Reinforce what you want to see
What gets recognized gets repeated. It’s that simple. But a lot of leaders wait too long, or only acknowledge big outcomes like wins, deals, finished projects. The problem is that growth mindset isn’t built in the outcome. It’s built in the behavior along the way.
Things like:
- Someone asking a thoughtful question that shifts the conversation
- A team member trying a new approach, even if it doesn’t land perfectly
- Someone admitting they don’t know and inviting input
Those are the moments that matter. If they go unnoticed, people quietly go back to what feels safe. If they’re acknowledged, even briefly, it signals, this is how we operate here.
I’ve learned this the hard way. Earlier in my career, I focused more on results than process. And while results matter, I started to notice something: people were getting more cautious, not more innovative. When I shifted to recognizing the thinking, the experimentation, the willingness to stretch - that’s when things opened up.

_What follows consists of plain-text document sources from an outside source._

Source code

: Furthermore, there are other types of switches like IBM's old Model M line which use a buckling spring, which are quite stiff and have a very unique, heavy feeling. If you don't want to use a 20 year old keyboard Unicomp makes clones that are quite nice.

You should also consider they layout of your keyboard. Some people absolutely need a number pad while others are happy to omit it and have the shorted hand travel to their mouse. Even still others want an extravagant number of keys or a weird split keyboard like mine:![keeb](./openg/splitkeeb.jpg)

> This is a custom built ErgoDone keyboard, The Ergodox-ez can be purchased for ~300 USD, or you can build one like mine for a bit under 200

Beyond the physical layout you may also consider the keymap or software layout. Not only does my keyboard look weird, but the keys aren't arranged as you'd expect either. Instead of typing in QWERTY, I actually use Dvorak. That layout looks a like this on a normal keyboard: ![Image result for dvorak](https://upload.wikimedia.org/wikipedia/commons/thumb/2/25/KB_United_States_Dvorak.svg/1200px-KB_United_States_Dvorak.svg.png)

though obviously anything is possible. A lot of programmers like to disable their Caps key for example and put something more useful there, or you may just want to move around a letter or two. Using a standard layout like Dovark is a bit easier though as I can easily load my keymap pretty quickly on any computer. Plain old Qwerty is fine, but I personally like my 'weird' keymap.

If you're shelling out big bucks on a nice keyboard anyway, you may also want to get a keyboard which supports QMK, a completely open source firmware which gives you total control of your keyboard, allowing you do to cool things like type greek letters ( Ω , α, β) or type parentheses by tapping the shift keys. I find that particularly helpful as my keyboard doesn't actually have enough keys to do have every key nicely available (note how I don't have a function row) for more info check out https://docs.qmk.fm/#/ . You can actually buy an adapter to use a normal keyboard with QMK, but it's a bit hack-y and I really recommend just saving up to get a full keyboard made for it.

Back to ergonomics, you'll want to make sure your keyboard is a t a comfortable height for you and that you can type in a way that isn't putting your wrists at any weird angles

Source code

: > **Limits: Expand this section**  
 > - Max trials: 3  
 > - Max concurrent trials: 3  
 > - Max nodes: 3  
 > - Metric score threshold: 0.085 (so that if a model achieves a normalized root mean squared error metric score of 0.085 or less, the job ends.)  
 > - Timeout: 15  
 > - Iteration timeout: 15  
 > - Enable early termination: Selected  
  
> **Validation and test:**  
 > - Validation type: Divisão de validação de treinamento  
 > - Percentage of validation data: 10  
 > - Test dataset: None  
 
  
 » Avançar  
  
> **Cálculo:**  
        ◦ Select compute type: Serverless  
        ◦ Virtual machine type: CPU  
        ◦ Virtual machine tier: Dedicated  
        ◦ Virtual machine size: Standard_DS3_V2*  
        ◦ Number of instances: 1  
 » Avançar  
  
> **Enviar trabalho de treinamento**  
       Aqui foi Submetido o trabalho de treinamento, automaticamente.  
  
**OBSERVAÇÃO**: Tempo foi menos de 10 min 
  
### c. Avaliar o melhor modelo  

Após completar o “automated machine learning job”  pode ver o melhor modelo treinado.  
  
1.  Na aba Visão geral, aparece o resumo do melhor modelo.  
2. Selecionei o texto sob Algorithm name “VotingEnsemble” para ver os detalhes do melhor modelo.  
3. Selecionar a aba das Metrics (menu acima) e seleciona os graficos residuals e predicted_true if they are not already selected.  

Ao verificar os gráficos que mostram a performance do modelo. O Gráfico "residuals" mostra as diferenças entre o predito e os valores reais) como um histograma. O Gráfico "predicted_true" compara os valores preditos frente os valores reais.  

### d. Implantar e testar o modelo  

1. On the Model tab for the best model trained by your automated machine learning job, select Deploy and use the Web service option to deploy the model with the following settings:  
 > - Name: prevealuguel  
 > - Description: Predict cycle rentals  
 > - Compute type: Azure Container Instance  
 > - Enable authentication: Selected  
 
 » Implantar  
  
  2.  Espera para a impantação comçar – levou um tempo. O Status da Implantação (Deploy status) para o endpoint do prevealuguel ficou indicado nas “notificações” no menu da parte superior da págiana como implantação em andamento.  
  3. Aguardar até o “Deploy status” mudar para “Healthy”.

It doesn’t have to be big or formal. A quick:
- “That was a great question”
- “I appreciate you trying that”
- “That’s exactly the kind of thinking we need”
Those moments compound.
Bringing it all together
If there’s one thing I’ve learned, it’s that growth mindset isn’t about being endlessly optimistic or constantly pushing forward. It’s quieter than that. It’s in the questions you ask. The space you create. The way you respond when things don’t go as planned. And what you choose to reinforce along the way.
Maybe that’s why I don’t take it lightly - the ability to learn, adapt, and grow. It’s something we don’t always realize the value of until we see what it looks like when it’s gone.
Katarina showed us that it starts from within. Tyena showed us that our mindset shapes our outcomes. And I’d add this: as leaders, we make those things visible. People watch how we handle uncertainty. They notice whether we stay open or shut down. They feel whether growth is truly encouraged or just talked about.
So, if you’re wondering where to start, start small:
- Stay curious a little longer
- Let discomfort exist without rushing past it
- Choose to engage with change instead of pulling back
- And notice the moments worth reinforcing
That’s where real growth begins. Because growth doesn’t happen because we tell people to change. It happens when they feel safe enough and inspired enough to try.